A former member of Local 601 who rose from the fields of California to a flight on the International Space Shuttle is running for Congress in California. As Joint Council 7 tells us,
Jose Hernandez is not just a former astronaut and current candidate for Congress; he also used to be a member of Local 601 and credits the Teamsters with giving him a headstart on his successful career.
Hernandez says he spent four summers working in the canneries while studying at the University of the Pacific. “I went from a job that paid minimum wage to a union job paying $12 an hour plus benefits,” he recalls. “That was big money in those days and helped pay my tuition and keep me in school. It wouldn’t have been possible without the Teamsters Union.”
A candidate for the U.S. House of Representatives in the newly formed 10th District, Hernandez met on Dec 13, 2011 with Joint Council 7 President Rome Aloise and several Teamster officials seeking their endorsement.The district includes Modesto, Patterson, Tracy, Manteca, Escalon and Riverbank.Considered the Democratic front-runner, Jose faces a June 5 primary and then (probably) a well-funded Republican opponent.
He has an inspirational story to tell. We learn from his campaign website:
Jose Hernandez was born in French Camp, California in 1962. For much of his childhood, Jose worked side by side with his parents and siblings picking crops across the San Joaquin Valley. Despite their humble beginnings, Jose’s parents always stressed to their children the importance of education and the need to work hard to achieve their dreams. After hard days in the field, Jose’s father warned his children that without an education, they would continue to work in the fields, and their future would be “on their hands.”
At the age of 9, Jose watched in amazement as Apollo 17 brought men to the moon. From that day, Jose was determined to do whatever it took to become an astronaut. With the support of his parents he laid out a roadmap for getting from the fields to the stars. In high school he participated in Upward Bound, a program designed to give disadvantaged youth help with math and science, graduating from the University of the Pacific with a Bachelor’s Degree in Electrical Engineering and eventually a Master’s Degree in Engineering from the University of California-Santa Barbara.
Jose went on to become an engineer at the prestigious Lawrence Livermore National Laboratory.
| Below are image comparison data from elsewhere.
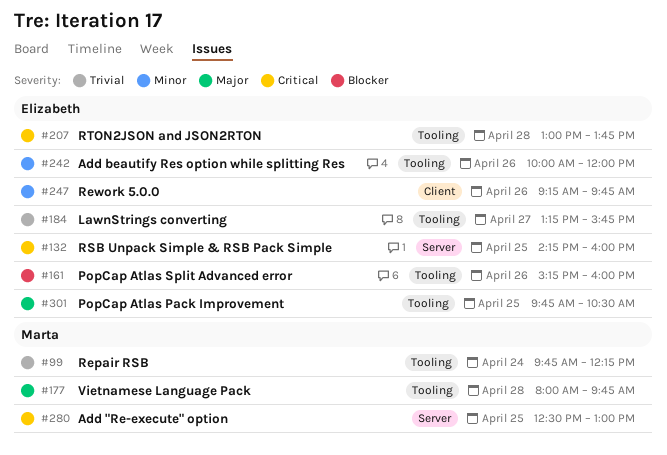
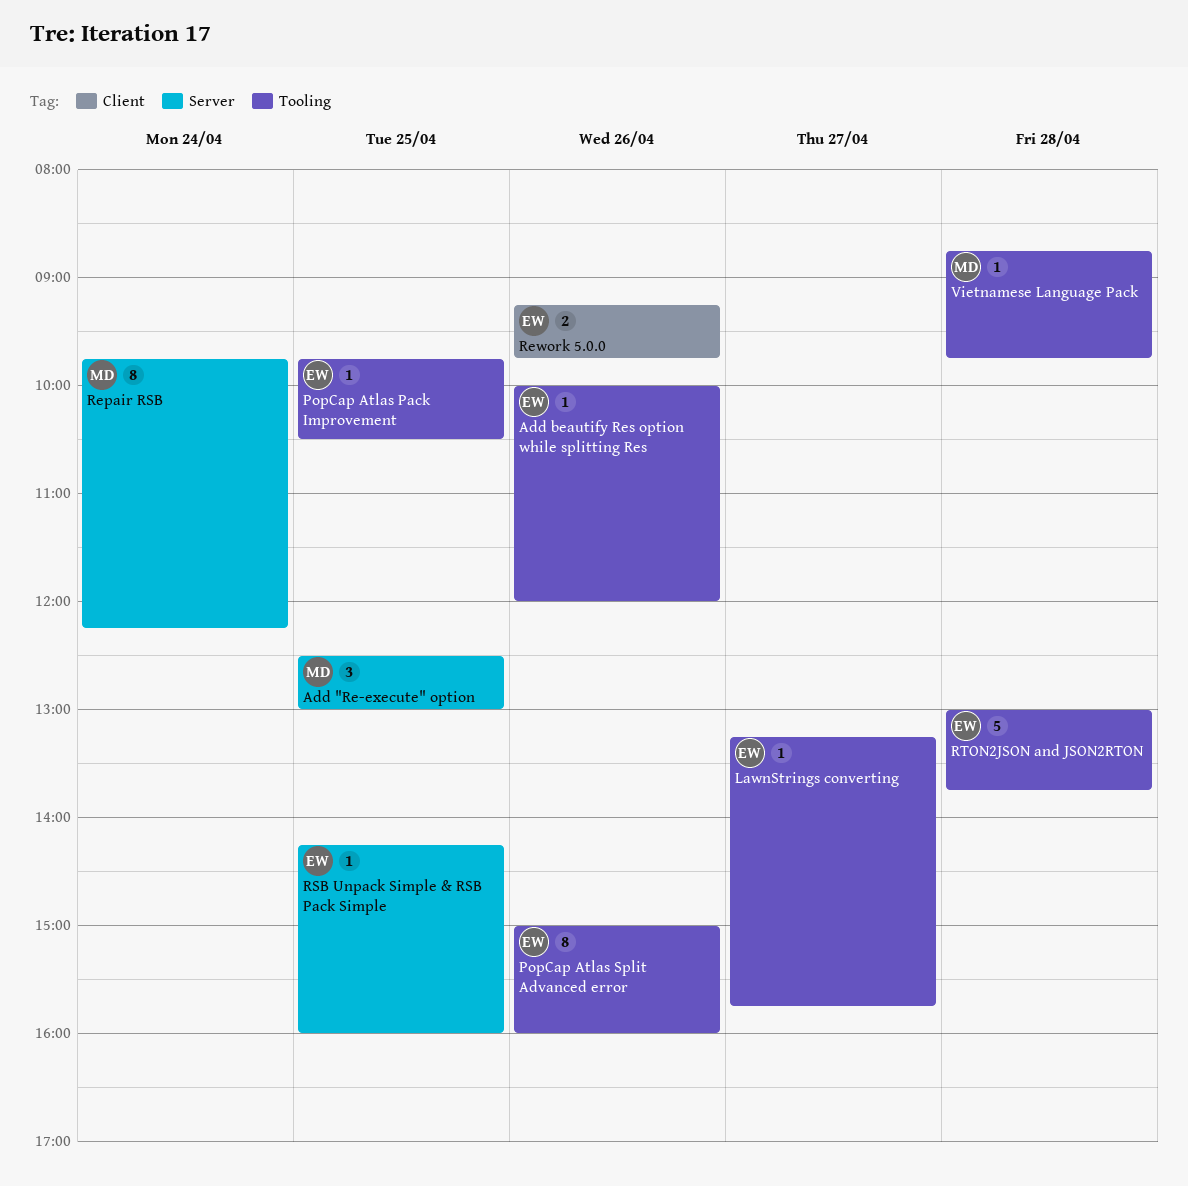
PopCap Atlas Split Advanced error, begins: 15:15 -> 15:00
Repair RSB, label: Tooling -> Server
Vietnamese Language Pack, begins: 08:00 -> 08:45

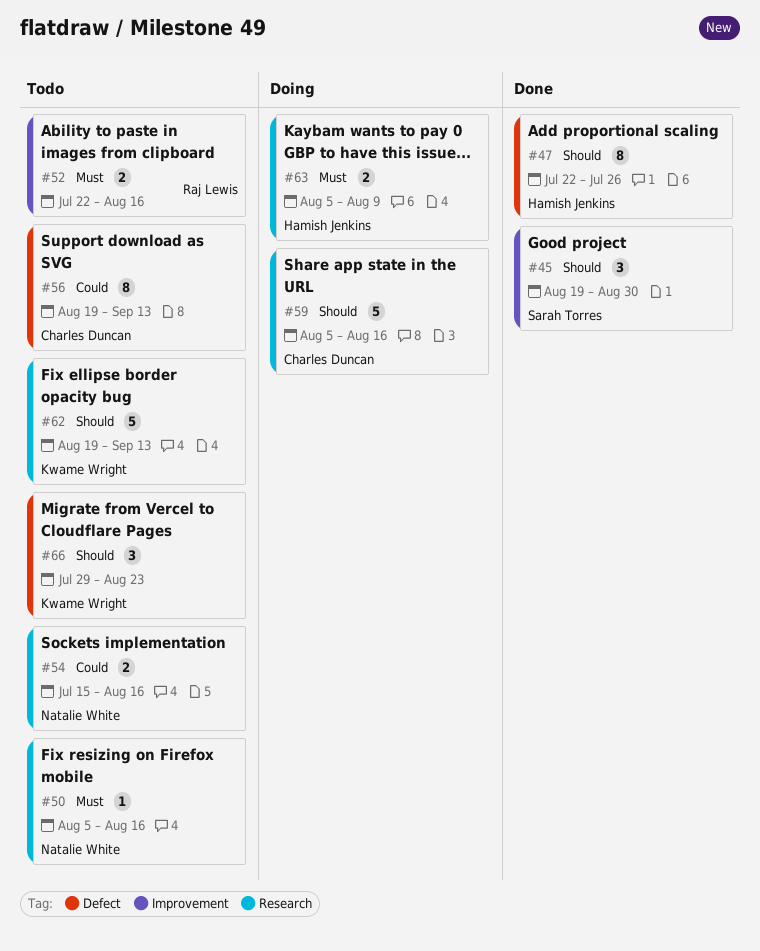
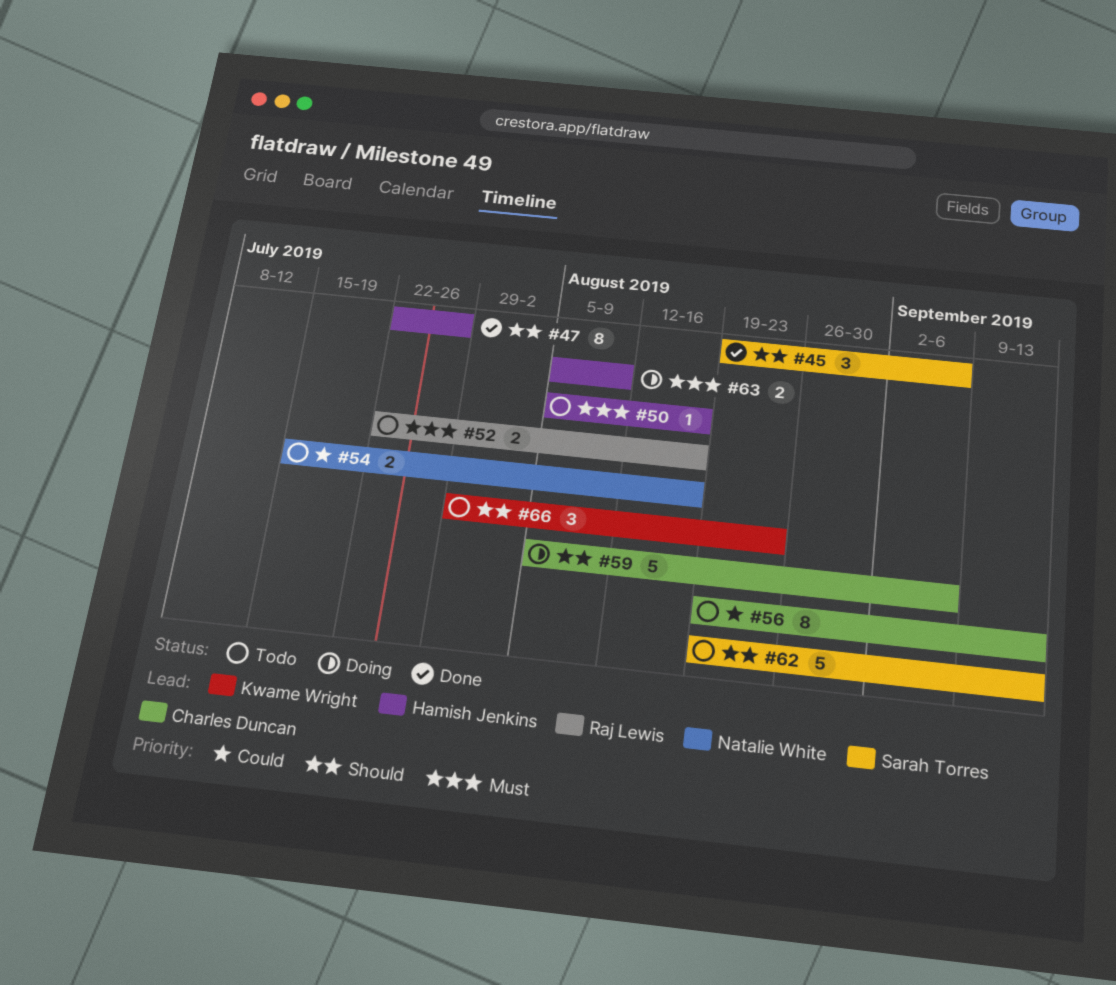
#45, due: Aug 30 -> Sep 6
#50, owner: Natalie White -> Hamish Jenkins
#59, due: Aug 16 -> Sep 6
#62, owner: Kwame Wright -> Sarah Torres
In his time atLivermore, Jose was recognized for his work helping to develop a way to turn Cold War technology into the first full-field digital mammography imaging system, which has become an invaluable tool in increasing the early detection of breast cancer.
Jose was also nationally recognized for his work on behalf of both the Laboratory and the U.S. Department of Energy on Russian nuclear non-proliferation issues. An issue that continues to be important to him today.
Becoming an astronaut was not automatic. Jose applied to NASA 12 times and after failing the make the cut, he strove to improve himself, received his pilot’s license, became a master SCUBA diver, and learned to speak conversational Russian.Pretty impressive, eh?